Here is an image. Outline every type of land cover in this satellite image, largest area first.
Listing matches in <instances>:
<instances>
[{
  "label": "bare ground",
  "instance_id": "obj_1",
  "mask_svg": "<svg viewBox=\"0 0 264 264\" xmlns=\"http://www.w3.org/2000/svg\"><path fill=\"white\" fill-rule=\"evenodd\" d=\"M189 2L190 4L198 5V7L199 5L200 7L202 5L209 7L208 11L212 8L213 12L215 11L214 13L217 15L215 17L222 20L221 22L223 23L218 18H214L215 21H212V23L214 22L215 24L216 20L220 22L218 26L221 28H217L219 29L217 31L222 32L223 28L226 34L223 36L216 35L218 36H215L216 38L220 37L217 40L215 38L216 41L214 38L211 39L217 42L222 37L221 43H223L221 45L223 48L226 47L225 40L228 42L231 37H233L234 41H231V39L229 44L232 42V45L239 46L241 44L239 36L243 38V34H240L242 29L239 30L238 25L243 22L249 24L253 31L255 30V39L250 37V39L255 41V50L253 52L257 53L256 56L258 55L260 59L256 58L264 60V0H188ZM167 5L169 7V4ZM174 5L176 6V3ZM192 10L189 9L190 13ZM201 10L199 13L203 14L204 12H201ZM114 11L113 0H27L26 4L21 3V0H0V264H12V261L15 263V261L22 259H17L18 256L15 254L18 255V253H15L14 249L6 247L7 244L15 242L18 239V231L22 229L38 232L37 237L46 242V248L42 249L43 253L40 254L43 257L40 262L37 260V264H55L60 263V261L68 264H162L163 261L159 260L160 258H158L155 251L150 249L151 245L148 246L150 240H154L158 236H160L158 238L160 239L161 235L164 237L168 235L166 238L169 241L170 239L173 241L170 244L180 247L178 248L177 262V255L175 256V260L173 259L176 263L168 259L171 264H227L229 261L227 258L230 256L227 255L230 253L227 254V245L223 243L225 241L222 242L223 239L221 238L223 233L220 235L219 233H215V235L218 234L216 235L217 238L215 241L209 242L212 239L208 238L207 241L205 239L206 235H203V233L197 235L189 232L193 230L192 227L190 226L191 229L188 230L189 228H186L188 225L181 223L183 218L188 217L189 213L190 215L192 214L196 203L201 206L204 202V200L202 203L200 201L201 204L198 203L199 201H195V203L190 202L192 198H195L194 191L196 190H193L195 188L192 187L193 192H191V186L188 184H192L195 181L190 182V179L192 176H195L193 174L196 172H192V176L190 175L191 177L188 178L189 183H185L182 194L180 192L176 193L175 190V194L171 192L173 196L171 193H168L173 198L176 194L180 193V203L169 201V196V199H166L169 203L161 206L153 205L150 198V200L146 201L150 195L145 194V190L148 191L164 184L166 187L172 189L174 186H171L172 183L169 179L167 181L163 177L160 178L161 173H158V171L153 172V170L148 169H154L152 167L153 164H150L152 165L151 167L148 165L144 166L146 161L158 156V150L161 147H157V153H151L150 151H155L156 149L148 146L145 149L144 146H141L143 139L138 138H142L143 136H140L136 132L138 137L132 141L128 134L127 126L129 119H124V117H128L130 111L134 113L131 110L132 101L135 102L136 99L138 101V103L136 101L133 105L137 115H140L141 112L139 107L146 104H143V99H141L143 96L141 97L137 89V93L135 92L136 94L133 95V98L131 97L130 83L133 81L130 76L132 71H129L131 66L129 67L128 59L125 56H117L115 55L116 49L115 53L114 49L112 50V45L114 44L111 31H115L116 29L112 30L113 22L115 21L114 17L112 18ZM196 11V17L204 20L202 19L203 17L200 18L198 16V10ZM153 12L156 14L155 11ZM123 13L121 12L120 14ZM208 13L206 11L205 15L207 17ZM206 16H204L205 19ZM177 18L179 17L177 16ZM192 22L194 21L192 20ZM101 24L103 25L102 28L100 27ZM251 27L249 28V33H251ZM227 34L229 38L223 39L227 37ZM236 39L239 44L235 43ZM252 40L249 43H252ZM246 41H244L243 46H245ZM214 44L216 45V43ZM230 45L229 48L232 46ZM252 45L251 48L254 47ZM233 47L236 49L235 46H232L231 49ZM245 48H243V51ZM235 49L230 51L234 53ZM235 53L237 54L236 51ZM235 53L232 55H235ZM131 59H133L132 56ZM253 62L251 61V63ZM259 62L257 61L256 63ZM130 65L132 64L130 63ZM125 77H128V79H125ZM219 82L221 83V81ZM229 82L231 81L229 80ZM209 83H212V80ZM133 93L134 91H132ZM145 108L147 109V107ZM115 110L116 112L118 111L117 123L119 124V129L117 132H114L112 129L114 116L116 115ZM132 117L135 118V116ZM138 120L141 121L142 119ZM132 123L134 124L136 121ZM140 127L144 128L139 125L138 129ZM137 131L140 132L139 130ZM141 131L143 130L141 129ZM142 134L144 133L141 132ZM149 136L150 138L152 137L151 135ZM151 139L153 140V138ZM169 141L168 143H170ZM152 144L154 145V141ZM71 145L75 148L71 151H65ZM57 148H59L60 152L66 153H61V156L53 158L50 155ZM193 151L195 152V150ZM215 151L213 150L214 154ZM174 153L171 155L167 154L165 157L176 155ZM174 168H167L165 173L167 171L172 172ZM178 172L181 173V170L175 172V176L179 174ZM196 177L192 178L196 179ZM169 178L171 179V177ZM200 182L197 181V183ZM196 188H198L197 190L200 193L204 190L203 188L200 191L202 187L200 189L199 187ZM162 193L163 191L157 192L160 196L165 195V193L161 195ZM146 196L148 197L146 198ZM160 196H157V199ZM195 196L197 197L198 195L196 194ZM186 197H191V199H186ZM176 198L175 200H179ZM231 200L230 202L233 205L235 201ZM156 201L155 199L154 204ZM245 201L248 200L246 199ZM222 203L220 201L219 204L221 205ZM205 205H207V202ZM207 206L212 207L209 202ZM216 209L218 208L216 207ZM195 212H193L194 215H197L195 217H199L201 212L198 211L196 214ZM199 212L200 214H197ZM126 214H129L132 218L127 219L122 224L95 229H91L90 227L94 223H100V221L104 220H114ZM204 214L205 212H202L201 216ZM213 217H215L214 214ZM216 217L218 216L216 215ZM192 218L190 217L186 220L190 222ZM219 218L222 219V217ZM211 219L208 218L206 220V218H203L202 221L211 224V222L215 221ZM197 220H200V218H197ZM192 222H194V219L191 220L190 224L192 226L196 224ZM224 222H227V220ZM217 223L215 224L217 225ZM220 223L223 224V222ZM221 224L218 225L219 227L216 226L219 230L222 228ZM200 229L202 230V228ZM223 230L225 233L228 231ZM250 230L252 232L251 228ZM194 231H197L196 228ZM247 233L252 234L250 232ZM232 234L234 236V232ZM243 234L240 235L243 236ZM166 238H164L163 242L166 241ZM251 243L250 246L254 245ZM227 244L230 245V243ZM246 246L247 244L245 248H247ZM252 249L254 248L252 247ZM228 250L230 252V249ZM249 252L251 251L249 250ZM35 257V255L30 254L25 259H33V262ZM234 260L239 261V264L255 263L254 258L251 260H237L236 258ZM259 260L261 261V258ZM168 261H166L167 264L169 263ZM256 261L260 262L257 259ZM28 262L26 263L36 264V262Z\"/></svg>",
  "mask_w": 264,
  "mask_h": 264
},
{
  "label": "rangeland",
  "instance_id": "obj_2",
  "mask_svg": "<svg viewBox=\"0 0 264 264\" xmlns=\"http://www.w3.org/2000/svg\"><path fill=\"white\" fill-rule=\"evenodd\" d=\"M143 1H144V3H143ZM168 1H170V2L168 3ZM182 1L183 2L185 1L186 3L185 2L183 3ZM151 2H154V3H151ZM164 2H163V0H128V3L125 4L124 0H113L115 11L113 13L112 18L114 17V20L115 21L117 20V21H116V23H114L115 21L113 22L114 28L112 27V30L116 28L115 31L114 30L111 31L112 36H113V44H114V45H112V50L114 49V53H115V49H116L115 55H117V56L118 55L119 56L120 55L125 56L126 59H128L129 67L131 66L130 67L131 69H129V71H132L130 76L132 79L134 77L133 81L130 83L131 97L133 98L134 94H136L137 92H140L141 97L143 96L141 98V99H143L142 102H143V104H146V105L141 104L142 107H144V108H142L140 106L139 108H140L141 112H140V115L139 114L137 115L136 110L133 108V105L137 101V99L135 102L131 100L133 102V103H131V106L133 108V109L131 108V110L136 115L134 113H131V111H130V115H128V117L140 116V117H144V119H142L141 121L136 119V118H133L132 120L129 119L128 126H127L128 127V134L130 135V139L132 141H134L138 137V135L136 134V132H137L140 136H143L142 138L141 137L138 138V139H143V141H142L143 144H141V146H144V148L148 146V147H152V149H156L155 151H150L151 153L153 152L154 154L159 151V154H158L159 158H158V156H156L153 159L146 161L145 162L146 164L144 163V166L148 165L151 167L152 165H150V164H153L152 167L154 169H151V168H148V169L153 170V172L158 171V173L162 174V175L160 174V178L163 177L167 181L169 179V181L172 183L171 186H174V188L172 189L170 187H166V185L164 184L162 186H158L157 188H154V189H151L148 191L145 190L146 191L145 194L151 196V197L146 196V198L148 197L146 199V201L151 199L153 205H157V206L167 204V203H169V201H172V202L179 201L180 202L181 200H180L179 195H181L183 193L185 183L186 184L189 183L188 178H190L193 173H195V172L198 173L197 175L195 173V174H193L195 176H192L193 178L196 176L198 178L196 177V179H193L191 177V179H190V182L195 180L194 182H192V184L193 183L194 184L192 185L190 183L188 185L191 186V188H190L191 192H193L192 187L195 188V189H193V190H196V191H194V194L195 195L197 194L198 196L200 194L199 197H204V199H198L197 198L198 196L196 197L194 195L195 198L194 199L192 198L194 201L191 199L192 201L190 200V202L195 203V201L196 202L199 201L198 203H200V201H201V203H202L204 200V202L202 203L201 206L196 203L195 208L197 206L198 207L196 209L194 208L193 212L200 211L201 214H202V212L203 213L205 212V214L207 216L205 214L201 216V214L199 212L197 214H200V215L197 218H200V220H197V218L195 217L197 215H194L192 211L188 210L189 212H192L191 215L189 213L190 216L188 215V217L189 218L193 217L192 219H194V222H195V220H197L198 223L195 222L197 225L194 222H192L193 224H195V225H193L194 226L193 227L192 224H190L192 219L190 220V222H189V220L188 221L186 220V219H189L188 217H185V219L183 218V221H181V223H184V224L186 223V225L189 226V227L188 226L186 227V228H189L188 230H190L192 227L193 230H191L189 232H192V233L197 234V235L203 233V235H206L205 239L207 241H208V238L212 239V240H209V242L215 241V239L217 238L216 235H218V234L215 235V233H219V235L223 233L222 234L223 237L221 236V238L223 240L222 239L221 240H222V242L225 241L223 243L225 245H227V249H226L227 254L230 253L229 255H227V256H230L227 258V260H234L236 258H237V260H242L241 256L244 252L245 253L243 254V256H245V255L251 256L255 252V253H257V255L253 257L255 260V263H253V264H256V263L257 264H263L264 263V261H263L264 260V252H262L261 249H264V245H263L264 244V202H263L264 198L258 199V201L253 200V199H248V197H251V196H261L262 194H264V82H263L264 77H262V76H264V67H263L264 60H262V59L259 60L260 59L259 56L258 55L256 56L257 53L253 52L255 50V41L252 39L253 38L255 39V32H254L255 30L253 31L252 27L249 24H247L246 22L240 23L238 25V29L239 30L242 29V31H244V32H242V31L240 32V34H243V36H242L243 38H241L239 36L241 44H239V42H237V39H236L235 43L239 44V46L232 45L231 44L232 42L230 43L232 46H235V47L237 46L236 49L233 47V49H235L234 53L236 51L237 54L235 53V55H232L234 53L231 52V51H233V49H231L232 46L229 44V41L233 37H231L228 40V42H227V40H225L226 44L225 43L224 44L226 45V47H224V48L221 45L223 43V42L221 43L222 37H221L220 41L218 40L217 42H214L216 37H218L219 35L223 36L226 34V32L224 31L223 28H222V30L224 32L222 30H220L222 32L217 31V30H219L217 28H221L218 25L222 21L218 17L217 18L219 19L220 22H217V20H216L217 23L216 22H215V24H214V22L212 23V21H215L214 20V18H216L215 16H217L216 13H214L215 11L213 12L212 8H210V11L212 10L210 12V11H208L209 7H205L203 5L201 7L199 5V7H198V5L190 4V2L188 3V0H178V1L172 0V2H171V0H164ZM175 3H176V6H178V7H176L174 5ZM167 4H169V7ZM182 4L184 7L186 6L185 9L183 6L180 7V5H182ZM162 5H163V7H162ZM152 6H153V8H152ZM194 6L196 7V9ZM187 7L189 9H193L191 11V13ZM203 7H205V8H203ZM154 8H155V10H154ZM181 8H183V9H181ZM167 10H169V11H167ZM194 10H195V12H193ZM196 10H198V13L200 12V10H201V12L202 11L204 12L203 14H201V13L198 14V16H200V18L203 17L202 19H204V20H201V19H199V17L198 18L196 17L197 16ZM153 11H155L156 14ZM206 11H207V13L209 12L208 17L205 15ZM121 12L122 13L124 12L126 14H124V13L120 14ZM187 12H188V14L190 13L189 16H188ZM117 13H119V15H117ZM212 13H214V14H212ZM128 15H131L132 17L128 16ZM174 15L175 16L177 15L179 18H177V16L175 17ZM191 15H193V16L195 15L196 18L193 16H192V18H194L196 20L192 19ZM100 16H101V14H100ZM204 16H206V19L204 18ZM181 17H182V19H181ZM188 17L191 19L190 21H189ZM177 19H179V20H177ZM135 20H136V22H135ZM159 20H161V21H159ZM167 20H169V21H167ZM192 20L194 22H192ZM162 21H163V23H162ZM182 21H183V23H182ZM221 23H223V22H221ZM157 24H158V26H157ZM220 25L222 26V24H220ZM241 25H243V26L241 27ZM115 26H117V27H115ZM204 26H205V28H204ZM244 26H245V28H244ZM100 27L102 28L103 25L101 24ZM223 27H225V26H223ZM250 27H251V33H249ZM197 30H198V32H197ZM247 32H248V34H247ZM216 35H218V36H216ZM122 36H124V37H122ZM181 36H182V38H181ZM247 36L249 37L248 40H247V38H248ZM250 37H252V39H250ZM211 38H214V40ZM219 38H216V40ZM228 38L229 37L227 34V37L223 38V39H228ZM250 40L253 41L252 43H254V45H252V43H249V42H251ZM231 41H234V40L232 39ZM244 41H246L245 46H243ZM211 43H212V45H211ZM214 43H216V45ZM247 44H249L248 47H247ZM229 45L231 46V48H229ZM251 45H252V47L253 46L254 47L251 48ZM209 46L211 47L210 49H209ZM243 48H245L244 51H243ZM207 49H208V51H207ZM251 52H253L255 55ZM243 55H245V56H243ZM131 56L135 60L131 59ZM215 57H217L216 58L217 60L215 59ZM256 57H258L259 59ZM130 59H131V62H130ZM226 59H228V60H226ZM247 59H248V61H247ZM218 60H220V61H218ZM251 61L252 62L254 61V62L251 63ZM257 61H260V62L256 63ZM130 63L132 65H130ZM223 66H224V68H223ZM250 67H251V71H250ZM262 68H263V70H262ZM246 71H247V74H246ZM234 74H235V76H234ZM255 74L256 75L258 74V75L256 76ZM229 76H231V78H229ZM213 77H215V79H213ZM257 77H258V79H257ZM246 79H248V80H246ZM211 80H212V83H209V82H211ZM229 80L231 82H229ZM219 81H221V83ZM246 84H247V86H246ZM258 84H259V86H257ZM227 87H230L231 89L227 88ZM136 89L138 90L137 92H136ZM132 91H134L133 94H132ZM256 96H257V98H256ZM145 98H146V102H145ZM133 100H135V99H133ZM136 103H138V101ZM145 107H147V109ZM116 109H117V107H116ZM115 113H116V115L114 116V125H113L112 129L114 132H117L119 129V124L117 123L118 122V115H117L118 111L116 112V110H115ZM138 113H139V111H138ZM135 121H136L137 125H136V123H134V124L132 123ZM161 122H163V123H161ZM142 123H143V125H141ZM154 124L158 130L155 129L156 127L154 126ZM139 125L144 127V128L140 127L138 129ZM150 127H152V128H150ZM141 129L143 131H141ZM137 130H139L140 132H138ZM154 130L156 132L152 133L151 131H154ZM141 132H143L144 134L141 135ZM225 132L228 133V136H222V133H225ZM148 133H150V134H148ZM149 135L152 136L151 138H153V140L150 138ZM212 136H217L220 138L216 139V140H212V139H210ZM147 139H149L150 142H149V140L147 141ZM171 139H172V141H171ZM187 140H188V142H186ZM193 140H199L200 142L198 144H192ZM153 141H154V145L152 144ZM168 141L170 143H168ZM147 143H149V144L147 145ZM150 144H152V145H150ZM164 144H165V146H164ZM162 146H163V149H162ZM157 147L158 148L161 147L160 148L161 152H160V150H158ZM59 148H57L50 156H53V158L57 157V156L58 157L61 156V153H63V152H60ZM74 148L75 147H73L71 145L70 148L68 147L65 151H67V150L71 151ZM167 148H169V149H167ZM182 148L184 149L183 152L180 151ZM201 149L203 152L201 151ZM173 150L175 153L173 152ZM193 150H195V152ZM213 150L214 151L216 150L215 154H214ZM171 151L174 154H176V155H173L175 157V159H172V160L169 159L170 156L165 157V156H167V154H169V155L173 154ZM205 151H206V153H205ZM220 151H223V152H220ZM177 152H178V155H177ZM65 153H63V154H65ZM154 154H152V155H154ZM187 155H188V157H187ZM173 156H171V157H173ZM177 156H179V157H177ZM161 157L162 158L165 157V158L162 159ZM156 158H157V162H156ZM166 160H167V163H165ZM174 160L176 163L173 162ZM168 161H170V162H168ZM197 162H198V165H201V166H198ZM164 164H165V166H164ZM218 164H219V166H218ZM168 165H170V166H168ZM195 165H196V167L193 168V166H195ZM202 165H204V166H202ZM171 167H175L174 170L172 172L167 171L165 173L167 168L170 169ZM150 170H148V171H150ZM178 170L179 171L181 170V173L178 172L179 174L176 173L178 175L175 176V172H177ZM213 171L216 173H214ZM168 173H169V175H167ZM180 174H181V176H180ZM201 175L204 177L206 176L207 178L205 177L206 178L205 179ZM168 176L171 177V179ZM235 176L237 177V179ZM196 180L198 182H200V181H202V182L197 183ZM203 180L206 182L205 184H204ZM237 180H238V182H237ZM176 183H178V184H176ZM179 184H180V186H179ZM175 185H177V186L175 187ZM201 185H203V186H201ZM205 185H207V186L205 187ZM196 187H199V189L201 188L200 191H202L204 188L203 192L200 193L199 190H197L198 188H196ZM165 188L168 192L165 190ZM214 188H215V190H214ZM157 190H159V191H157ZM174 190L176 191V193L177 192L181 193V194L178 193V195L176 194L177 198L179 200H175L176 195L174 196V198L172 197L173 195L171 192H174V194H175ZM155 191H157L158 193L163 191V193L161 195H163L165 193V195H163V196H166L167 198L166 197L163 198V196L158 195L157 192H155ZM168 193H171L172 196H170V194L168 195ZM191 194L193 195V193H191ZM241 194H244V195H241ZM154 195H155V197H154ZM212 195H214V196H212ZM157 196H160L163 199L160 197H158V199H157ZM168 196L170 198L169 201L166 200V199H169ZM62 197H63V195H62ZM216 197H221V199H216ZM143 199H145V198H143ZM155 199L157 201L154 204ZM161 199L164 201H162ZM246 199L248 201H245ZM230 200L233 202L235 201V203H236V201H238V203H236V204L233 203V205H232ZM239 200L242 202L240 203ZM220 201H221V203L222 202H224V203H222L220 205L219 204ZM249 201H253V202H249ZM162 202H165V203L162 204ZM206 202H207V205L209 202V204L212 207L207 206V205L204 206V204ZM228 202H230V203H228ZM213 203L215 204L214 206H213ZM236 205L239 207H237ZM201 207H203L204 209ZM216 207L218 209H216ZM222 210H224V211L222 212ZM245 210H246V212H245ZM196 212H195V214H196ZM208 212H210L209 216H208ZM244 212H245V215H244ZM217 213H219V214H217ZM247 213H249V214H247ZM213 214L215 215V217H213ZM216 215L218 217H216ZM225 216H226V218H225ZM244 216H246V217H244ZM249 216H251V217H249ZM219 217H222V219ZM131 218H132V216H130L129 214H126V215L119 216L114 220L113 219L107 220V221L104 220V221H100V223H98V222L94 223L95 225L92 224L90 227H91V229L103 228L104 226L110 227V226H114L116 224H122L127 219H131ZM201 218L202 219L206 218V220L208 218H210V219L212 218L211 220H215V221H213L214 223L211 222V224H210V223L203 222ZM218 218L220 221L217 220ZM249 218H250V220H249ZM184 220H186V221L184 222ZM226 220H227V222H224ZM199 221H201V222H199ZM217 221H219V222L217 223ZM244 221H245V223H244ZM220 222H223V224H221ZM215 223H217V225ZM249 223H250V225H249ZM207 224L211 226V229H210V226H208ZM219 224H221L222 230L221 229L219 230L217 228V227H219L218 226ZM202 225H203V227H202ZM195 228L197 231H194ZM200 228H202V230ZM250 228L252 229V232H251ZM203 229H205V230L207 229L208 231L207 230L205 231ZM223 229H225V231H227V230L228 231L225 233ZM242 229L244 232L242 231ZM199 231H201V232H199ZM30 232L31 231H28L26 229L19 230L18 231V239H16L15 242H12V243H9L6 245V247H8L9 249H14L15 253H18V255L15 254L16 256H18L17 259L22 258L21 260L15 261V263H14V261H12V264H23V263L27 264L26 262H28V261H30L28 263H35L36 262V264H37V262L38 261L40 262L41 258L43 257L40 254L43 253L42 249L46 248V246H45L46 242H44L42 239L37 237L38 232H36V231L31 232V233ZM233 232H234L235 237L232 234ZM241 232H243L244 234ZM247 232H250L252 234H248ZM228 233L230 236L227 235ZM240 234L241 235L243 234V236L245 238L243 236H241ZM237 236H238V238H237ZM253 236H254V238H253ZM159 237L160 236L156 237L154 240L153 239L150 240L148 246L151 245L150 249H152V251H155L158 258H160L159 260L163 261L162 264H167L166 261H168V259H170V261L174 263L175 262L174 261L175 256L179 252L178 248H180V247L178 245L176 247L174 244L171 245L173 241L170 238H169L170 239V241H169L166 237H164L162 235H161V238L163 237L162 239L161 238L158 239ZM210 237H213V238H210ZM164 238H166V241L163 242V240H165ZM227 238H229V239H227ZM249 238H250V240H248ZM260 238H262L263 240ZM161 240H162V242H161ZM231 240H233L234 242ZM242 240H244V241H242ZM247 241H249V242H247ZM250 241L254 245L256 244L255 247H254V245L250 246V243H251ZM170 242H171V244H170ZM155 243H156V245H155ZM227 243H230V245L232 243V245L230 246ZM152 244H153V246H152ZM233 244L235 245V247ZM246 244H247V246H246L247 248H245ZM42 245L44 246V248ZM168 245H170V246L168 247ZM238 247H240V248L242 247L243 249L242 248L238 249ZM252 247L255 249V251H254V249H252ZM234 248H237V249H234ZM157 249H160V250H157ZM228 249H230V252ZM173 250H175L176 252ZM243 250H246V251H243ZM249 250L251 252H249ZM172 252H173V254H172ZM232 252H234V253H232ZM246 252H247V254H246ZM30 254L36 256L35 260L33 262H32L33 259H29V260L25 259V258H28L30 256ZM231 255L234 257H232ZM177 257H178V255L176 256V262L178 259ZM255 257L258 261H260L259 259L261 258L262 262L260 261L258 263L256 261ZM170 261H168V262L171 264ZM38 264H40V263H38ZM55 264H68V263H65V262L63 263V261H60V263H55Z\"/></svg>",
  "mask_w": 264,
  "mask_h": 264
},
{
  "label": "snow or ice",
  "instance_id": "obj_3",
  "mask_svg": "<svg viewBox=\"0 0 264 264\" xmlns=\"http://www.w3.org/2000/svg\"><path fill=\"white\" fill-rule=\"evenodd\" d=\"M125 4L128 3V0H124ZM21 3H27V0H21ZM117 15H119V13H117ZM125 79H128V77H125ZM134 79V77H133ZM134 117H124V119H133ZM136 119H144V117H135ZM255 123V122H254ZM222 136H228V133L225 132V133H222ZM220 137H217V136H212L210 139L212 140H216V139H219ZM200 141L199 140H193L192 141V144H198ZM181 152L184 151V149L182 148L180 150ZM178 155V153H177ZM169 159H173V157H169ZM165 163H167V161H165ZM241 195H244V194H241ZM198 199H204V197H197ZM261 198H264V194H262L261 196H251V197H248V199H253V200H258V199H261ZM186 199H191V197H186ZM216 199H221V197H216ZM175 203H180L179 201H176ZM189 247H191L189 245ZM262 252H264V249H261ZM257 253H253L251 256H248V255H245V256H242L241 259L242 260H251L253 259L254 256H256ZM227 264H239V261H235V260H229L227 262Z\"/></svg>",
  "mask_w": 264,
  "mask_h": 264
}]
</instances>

┄┄┄┄┄┄

List each line of the listing above that contains the string "instances". Matches are case-sensitive.

- _WRITTEN REPLY_:
Listing matches in <instances>:
<instances>
</instances>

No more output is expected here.